Internet2 recommended bidirectional forward detection (BFD) guide
Internet2 recommends the implementation of BFD. BFD supports more granular tuning which improves Layer3 forwarding assurance which ultimately increases site-to-site availability. There are four conditions where BFD can be utilized with different parameters based upon factors specifically relating to various layers of protection. This guide intends to outline BFD parameters for specific use cases and can also be used as a foundation for alternative cases.
Common use scenarios:
Internet2 IP Core to Site with AL2S redundancy
- BGP session configured between an Internet2 IP Core Router and any Site across AL2S Network
- BFD 600ms timeout (keepalive 200ms, multiplier 3)
Internet2 IP Core to Site without lower layer redundancy
- BGP session configured between an Internet2 IP Core Router and any Site without underlying redundancy (including direct physical connection to Internet2 IP Core Router or AL2S circuit with primary path only)
- BFD 360ms timeout (keepalive 120ms, multiplier 3)
Site to Site with AL2S redundancy
- BGP session configured between two sites (same entity or unique entities) across AL2S Network
- BFD 2100ms timeout (keepalive 700ms, multipler 3)
- BFD values represent the maximum recommended configuration given the possibility of transcontinental latency
Site to Site without without lower layer redundancy
- BGP session configured between two sites (same entity or unique entities) without underlying redundancy (including direct physical connection to Internet2 IP Core Router or AL2S circuit with primary path only)
- BFD 600ms timeout (keepalive 200ms, multipler 3)
- BFD values represent the maximum recommended configuration given the possibility of transcontinental latency
Additional factors may affect BFD parameters.

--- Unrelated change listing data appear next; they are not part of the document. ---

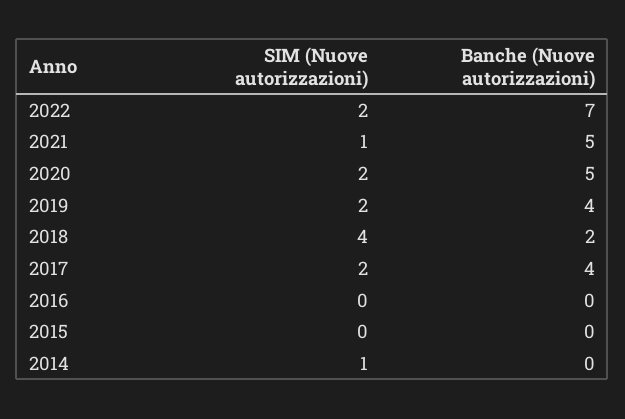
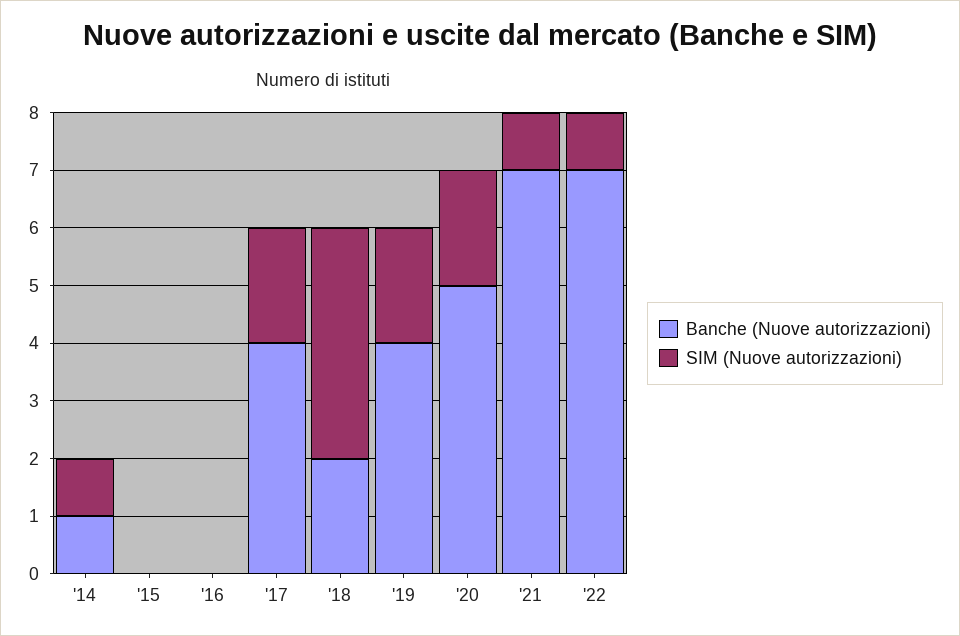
SIM (Nuove autorizzazioni), 2022: 2 -> 1
Banche (Nuove autorizzazioni), 2021: 5 -> 7
Banche (Nuove autorizzazioni), 2014: 0 -> 1

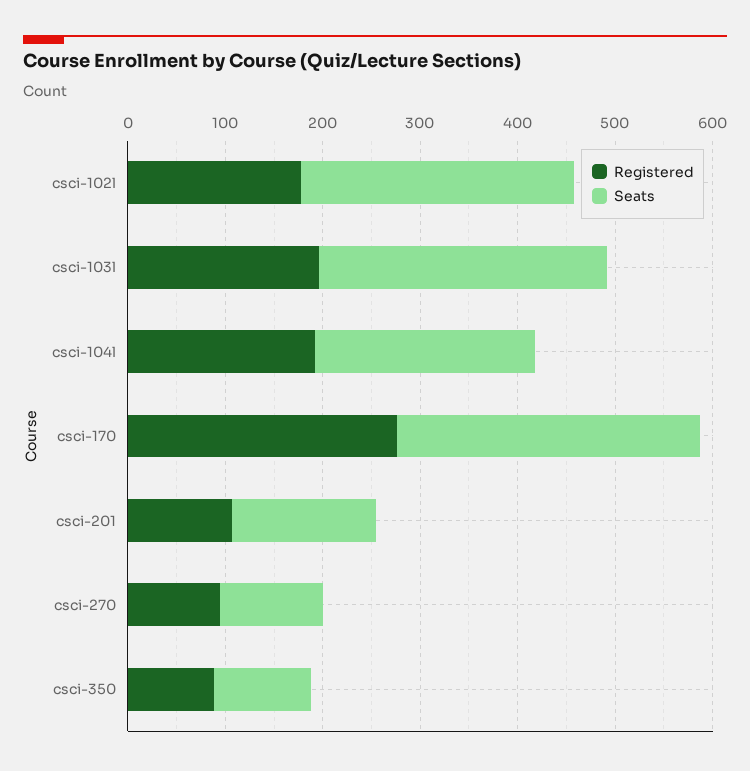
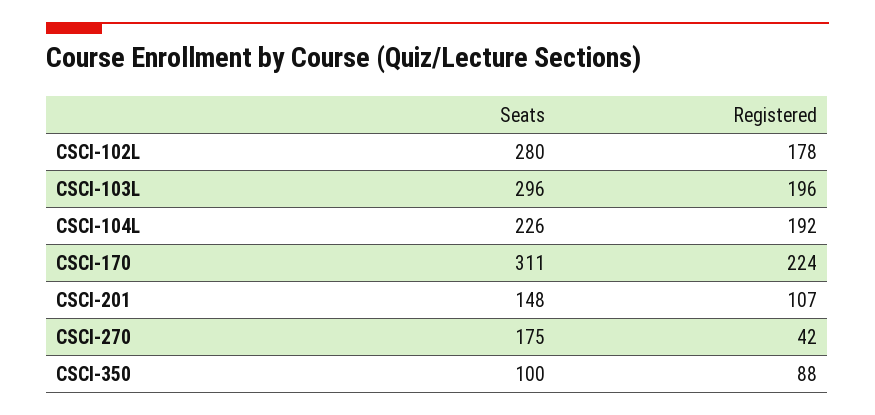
Registered, csci-170: 280 -> 224
Registered, csci-270: 100 -> 42
Seats, csci-270: 100 -> 175

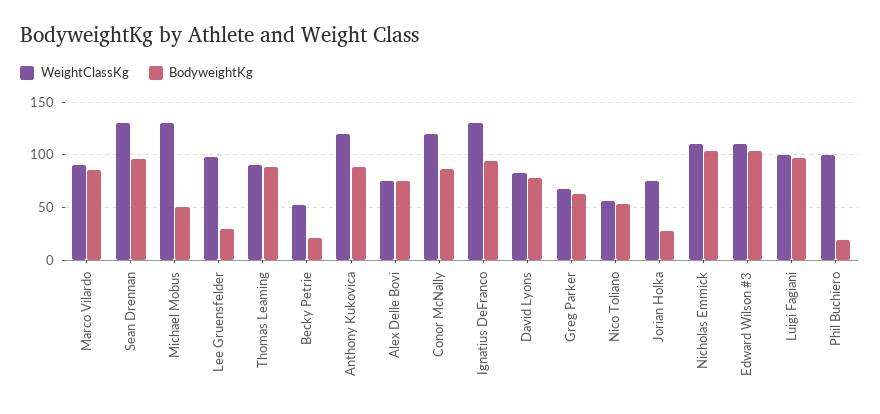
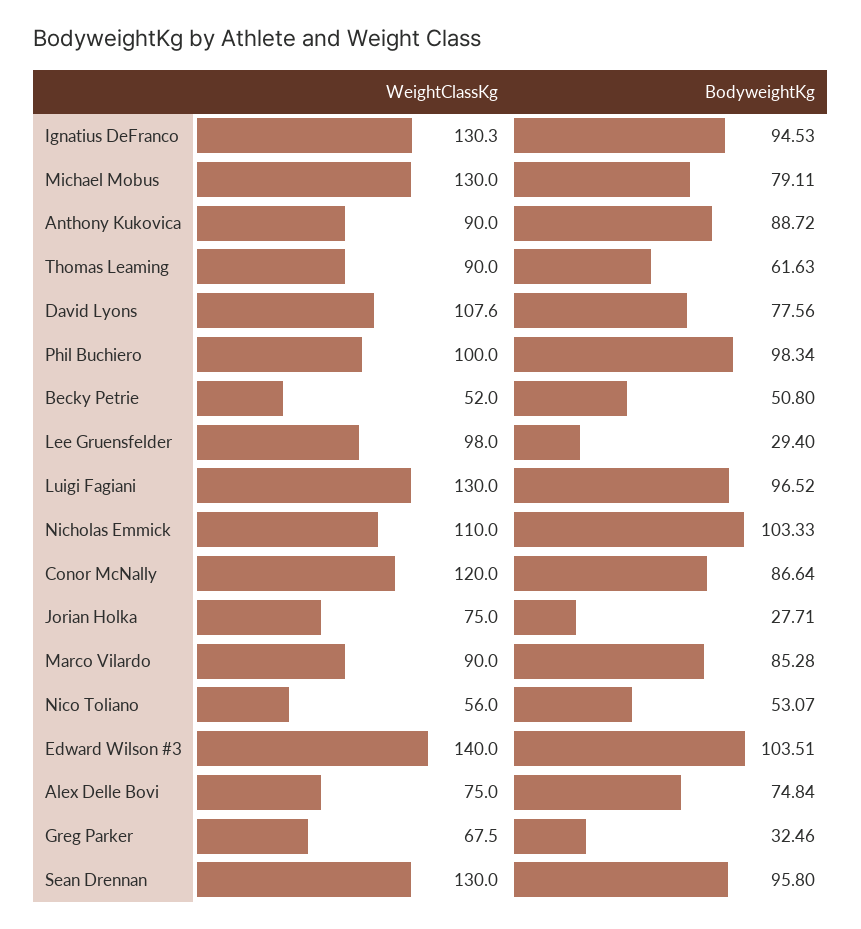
BodyweightKg, Michael Mobus: 50 -> 79.11
BodyweightKg, Thomas Leaming: 90 -> 61.63
BodyweightKg, Becky Petrie: 20 -> 50.8
WeightClassKg, Anthony Kukovica: 120 -> 90
WeightClassKg, David Lyons: 80 -> 107.6
BodyweightKg, Greg Parker: 60 -> 32.46
WeightClassKg, Edward Wilson #3: 110 -> 140
WeightClassKg, Luigi Fagiani: 100 -> 130
BodyweightKg, Phil Buchiero: 20 -> 98.34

Two of the scenarios described above utilize Internet2 AL2S, which can be configured to support redundancy at Layer2 (primary and secondary path). Considerations need to be given to factors that influence AL2S fail-over; the number of circuits affected and the latency from the affected area to the controller. AL2S processes circuit fail-overs in parallel, classifying the impact as low and uniform regardless of the affected area. Latency from the core nodes with the affected failure to the controller is classified as moderate, due the variable latency depending on location.
Sites that do prefer to tune BFD parameters for faster fail-over while utilizing Layer2 redundnacy on AL2S may observe timeouts resulting in BGP session flaps or log messages indicating keepalives were missed.